DC Gay Flag Football League
- Sport: Flag Football
- Founded: April 23, 2009; 17 years ago
- Commissioner: Paul Whitney
- No. of teams: 24
- Country: United States
- Headquarters: Washington, D.C.
- Website: dcgffl.org

= DC Gay Flag Football League =

Nonprofit football league in Washington, DC

DC Gay Flag Football League (DCGFFL) is a 501(c)(3) nonprofit LGBTQ flag football league consisting of 20 teams in Washington, D.C. It is a member of Team DC, which provides a network of sporting outlets for the LGBT community of the Washington Metropolitan area, and National Gay Flag Football League.

== History ==
The DCGFFL has its roots in the 1990s when a group of gay men began to play seven versus seven pick up flag football at the National Mall on Sunday mornings. Another group that played near Dupont Circle later joined. In 1994, the league formed as an organized unit. DCGFFL incorporated on April 23, 2009. In September 2010, DCGFFL premiered in its first season as an official league. It operates under the National Gay Flag Football League and competes in the National Gay Bowl.

== Teams ==
League teams are composed of both men and women, as well as LGBT and straight players. Recent registration data shows approximately 30% of players identify as straight.

The League has also organized a recreation league comprising four to six teams. It is designed to prepare players for the main competitive teams in the DCGFFL. The League is open to people of any orientation. More recently, the number of heterosexual players joining DCGFFL has increased.

In 2010, DCGFLL had 90 players and seven teams during its first season. In 2011, DCGFLL had 200 players and 12 teams during its second season. In 2014, DCGFLL had approximately 275 players and 20 teams. In 2015, DCGFLL had approximately 270 players and 20 teams during its 10th season. In 2017, DCGFLL has more than 300 players and 22 teams during its 13th season.

== Travel teams ==
Currently, the Washington Generals, DC Admirals, DC Commanders, Delta Force, Washington Senators, and Washington Valkyries (the latter two participating in the Women's + division) are DCGFFL's all-star travel teams who compete annually at both Pride Bowl (Chicago) and Gay Bowl. In 2022, DC Space Force represented the city in Gay Bowl XXII in Hawaii. Teams composed of DCGFFL members also participate in South Florida's Flag Football League's annual Florida Sunshine Cup, including three time (2017, 2021, and 2022) champions, DC Assassins.

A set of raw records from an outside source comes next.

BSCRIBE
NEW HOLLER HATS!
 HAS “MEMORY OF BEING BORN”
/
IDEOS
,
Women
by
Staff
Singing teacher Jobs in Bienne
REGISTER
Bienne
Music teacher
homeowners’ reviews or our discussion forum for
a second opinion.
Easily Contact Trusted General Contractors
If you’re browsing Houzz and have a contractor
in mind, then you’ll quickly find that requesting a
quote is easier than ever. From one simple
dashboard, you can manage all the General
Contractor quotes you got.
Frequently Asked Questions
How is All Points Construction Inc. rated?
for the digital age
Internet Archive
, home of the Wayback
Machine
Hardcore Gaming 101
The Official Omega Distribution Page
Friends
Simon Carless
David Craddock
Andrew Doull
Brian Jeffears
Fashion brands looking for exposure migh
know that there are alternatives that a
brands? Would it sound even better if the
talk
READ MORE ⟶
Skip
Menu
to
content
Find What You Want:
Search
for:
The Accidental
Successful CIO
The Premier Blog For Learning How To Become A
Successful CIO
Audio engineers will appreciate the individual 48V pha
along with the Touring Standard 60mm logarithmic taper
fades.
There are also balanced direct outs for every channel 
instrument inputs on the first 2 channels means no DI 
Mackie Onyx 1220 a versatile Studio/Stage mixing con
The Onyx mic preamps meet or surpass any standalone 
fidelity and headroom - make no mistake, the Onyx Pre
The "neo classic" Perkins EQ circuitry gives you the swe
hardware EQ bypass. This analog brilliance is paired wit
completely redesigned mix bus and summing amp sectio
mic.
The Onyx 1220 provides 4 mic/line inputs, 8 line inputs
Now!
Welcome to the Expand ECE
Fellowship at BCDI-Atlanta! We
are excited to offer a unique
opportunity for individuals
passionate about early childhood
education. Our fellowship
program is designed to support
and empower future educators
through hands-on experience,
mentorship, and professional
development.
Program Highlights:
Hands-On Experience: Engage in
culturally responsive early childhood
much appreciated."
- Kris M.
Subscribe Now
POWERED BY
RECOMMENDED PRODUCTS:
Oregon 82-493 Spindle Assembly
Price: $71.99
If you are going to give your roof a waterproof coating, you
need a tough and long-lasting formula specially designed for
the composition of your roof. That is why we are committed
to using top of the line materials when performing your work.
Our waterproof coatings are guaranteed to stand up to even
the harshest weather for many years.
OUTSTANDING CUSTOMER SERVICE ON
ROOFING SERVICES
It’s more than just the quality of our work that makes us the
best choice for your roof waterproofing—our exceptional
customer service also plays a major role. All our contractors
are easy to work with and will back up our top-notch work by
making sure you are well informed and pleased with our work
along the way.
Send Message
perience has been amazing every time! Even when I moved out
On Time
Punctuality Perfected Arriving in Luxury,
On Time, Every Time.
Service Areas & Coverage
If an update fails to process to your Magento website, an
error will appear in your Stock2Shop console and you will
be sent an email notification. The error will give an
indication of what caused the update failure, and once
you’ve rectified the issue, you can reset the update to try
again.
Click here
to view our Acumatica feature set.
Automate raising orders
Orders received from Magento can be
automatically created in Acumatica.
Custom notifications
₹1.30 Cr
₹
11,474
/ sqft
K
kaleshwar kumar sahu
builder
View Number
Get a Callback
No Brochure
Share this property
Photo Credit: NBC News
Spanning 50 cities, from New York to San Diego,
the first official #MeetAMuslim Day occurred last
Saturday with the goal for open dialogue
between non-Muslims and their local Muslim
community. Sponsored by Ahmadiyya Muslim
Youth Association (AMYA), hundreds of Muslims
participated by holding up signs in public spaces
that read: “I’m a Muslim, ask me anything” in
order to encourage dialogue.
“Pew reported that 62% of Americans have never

DCGFFL teams have won four Gay Bowls:

2019 – Gay Bowl XIX (New York City) – Washington Generals 32, LA Express Starz 27

2018 – Gay Bowl XVIII (Denver) – Washington Generals 29, San Diego Toros 13

2004 – Gay Bowl IV (Atlanta) – Washington Monuments 34, Boston Hancocks 33 (OT)

2003 – Gay Bowl III (Boston) – Washington Monuments 27, Chicago Spin 21

DCGFFL teams have placed as Runners-Up in two Gay Bowls:

2015 – Gay Bowl XV (San Diego) – San Diego Bolts 33, DC Admirals 12

2013 – Gay Bowl XIII (Phoenix) – San Diego Bolts 27, Washington Generals 26

== Community involvement ==
The League released a "Skins and Shirts" calendar in 2011 and 2016, with proceeds going to support LGBT high school athletes in the local area. Every season, DCGFFL takes a weekend off from games to host a day of service to volunteer for the local community.

The DCGFFL contributes annually to the Team DC Scholarship Fund, which supports local LGBTQ-identified student-athletes by awarding scholarships to support these impressive leaders as they continue their academic careers.